Over the years the program was attacked from all sides. I remember in the 1970s a loony DC Public Schools superintendent who railed against providing funding for a program that taught black kids "white" music. But somehow, the program managed to limp along on the financial equivalent of band-aids, duct tape, and chewing gum. The physical plant was decrepit even back then, and I'm surprised Coolidge High School hasn't collapsed on its own already. (A few weeks ago, they finally moved to new digs at the renovated Eastern High School on the other side of town. Though they desperately need a better building, there are a lot of happy memories in the old place, and I hope the new neighborhood is as hospitable as the old one was -- it's a bit sketchier over there.)

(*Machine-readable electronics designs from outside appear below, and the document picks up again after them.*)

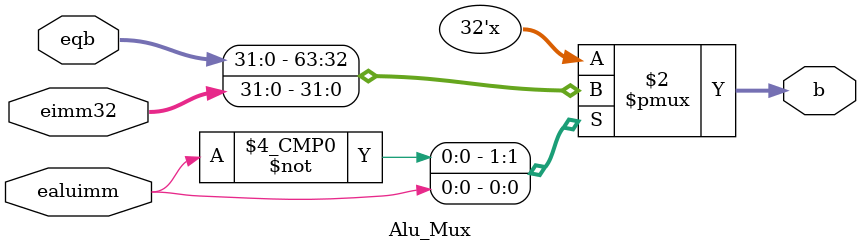
<source format=v>
`timescale 1ns / 1ps


module Alu_Mux(
ealuimm, 
eqb, 
eimm32, 
b
    );
    
    input ealuimm;
    input[31:0] eqb;
    input[31:0] eimm32;
    output[31:0] b;
    reg[31:0] b;

    always @(*) begin
        case(ealuimm)
            1'b0:
                begin
                    b = eqb; 
                end
            1'b1:
                begin
                    b = eimm32;
                end
        endcase
     end

endmodule

</source>
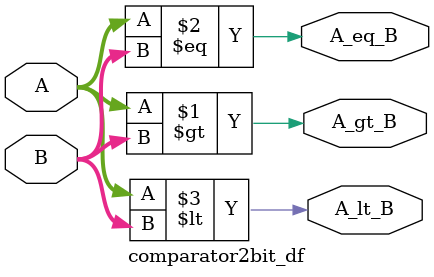
<source format=v>
module comparator2bit_df(input [1:0] A, B, output A_gt_B, A_eq_B, A_lt_B);
  assign A_gt_B = (A > B);
  assign A_eq_B = (A == B);
  assign A_lt_B = (A < B);
endmodule

</source>
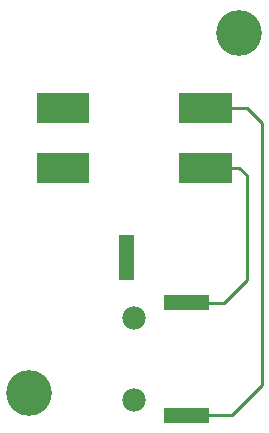
<source format=gbr>
G04 start of page 2 for group 0 idx 0 *
G04 Title: (unknown), top *
G04 Creator: pcb 4.2.2 *
G04 CreationDate: Wed Nov 22 19:00:24 2023 UTC *
G04 For: thomasc *
G04 Format: Gerber/RS-274X *
G04 PCB-Dimensions (mil): 1000.00 1500.00 *
G04 PCB-Coordinate-Origin: lower left *
%MOIN*%
%FSLAX25Y25*%
%LNTOP*%
%ADD14C,0.1520*%
%ADD13C,0.0001*%
%ADD12C,0.0780*%
%ADD11C,0.0100*%
G54D11*X72500Y7500D02*X82500D01*
X92500Y17500D01*
X72500Y45000D02*X80000D01*
X87500Y52500D01*
Y87500D01*
X85000Y90000D01*
X80000D01*
X92500Y17500D02*Y105000D01*
X87500Y110000D01*
X80000D01*
G54D12*X50000Y12500D03*
Y40000D03*
G54D13*G36*
X60000Y10000D02*Y5000D01*
X75000D01*
Y10000D01*
X60000D01*
G37*
G36*
Y47500D02*Y42500D01*
X75000D01*
Y47500D01*
X60000D01*
G37*
G36*
X50000Y67500D02*X45000D01*
Y52500D01*
X50000D01*
Y67500D01*
G37*
G36*
X17500Y115000D02*Y105000D01*
X35000D01*
Y115000D01*
X17500D01*
G37*
G36*
Y95000D02*Y85000D01*
X35000D01*
Y95000D01*
X17500D01*
G37*
G36*
X65000D02*Y85000D01*
X82500D01*
Y95000D01*
X65000D01*
G37*
G36*
Y115000D02*Y105000D01*
X82500D01*
Y115000D01*
X65000D01*
G37*
G54D14*X15000Y15000D03*
X85000Y135000D03*
G54D12*M02*

</source>
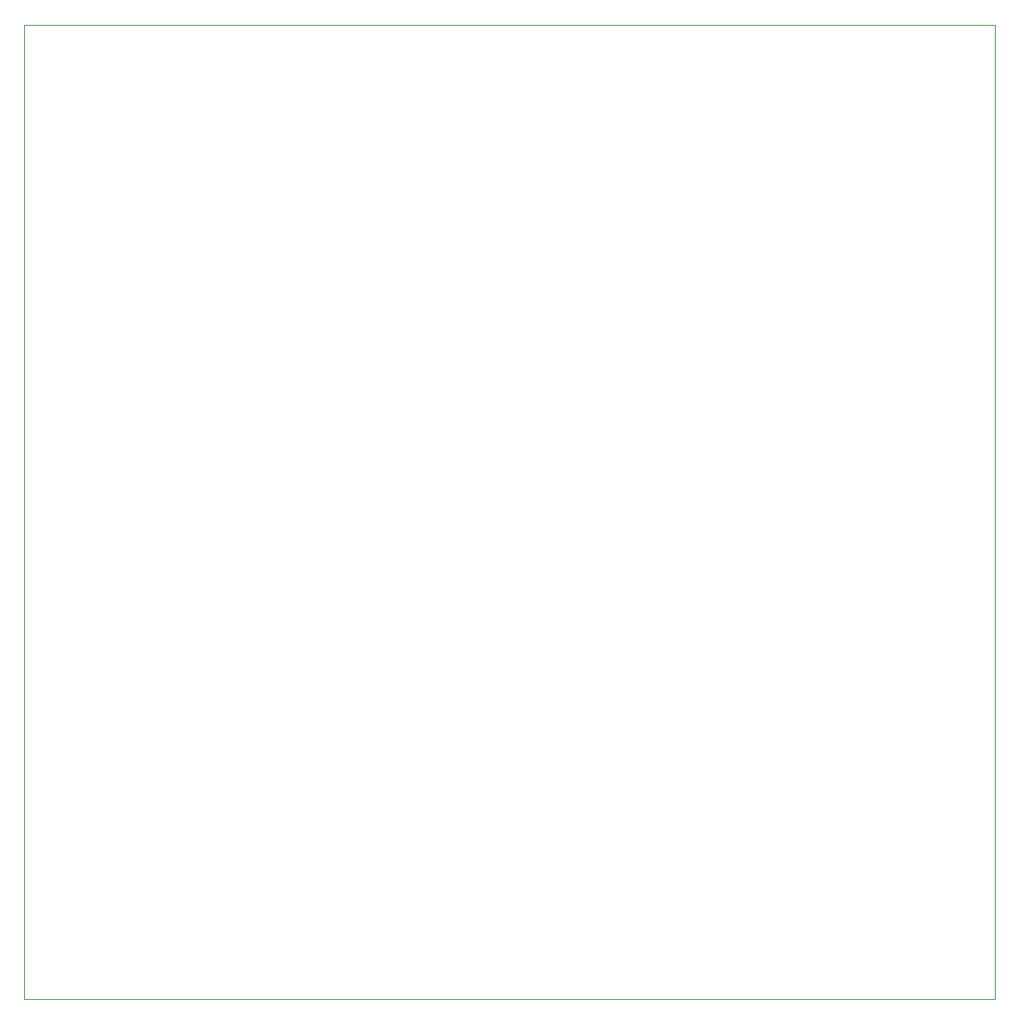
<source format=gbr>
%TF.GenerationSoftware,KiCad,Pcbnew,8.0.1*%
%TF.CreationDate,2024-04-21T10:41:17+07:00*%
%TF.ProjectId,RIFD_Final,52494644-5f46-4696-9e61-6c2e6b696361,rev?*%
%TF.SameCoordinates,Original*%
%TF.FileFunction,Profile,NP*%
%FSLAX46Y46*%
G04 Gerber Fmt 4.6, Leading zero omitted, Abs format (unit mm)*
G04 Created by KiCad (PCBNEW 8.0.1) date 2024-04-21 10:41:17*
%MOMM*%
%LPD*%
G01*
G04 APERTURE LIST*
%TA.AperFunction,Profile*%
%ADD10C,0.050000*%
%TD*%
G04 APERTURE END LIST*
D10*
X68900000Y-26750000D02*
X171100000Y-26750000D01*
X171100000Y-129350000D01*
X68900000Y-129350000D01*
X68900000Y-26750000D01*
M02*

</source>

Preparation for the concert on the 21st was three three-hour rehearsals at the Kennedy Center -- and a memory lane trip, seeing people I hadn't seen in many years (including one guy I went to junior high with!). For some strange reason, everyone looked 40 years older than I remembered them looking.

There was a one-hour time restriction on the concert, so they programmed only a few short works: after "The Star-Spangled Banner" (which opened with a group of young violin students playing the tune without accompaniment) came Wagner's overture to Die Meistersinger, an arrangement of Gershwin's "Summertime," a new piece by a former orchestra member (John Christopher Wineglass's "Portrait in Themes"), the Andante from Hansen's Symphony No. 2, and "Nimrod" from Elgar's Enigma Variations.

Somehow the organizers wrangled the services of Marvin Hamlisch as MC and to conduct the Gershwin. The founder and longtime conductor and music director of the program, Lyn McLain, who retired in 2006 (and who is now 82 years old -- unbelievable), conducted the Hansen. Even though I was not in the inner circle back in the day and so never was chummy with him, Lyn was as familiar to me as a relative, a feeling I'm sure was shared by many of those who participated in this event. He has grown rather frail and is having trouble with his eyesight these days, but he rehearsed his piece meticulously and with his familiar down-to-earth demeanor of a jazz band leader (with wry whispers around the orchestra of, "He's still the same!").

The orchestra was excellent. There were so many great players there, and together we produced a magnificent sound. There's a video of the whole thing here (though unfortunately, the sound quality is terrible):

DC Youth Orchestra reunion concert (video)

Although I enjoyed playing in a large, very good orchestra for the first time in a long time, I was reminded of why it's not my favorite thing, either. Lost in the middle of a cello section, you can't hear yourself, and you have no say in how things are done or what musical decisions are made. Because this was an extremely short-term situation, these conditions didn't bother me, but I knew that for the long term, they would be onerous. However, this was altogether a stimulating experience, both from the musical standpoint and because it reconnected me with parts of my past.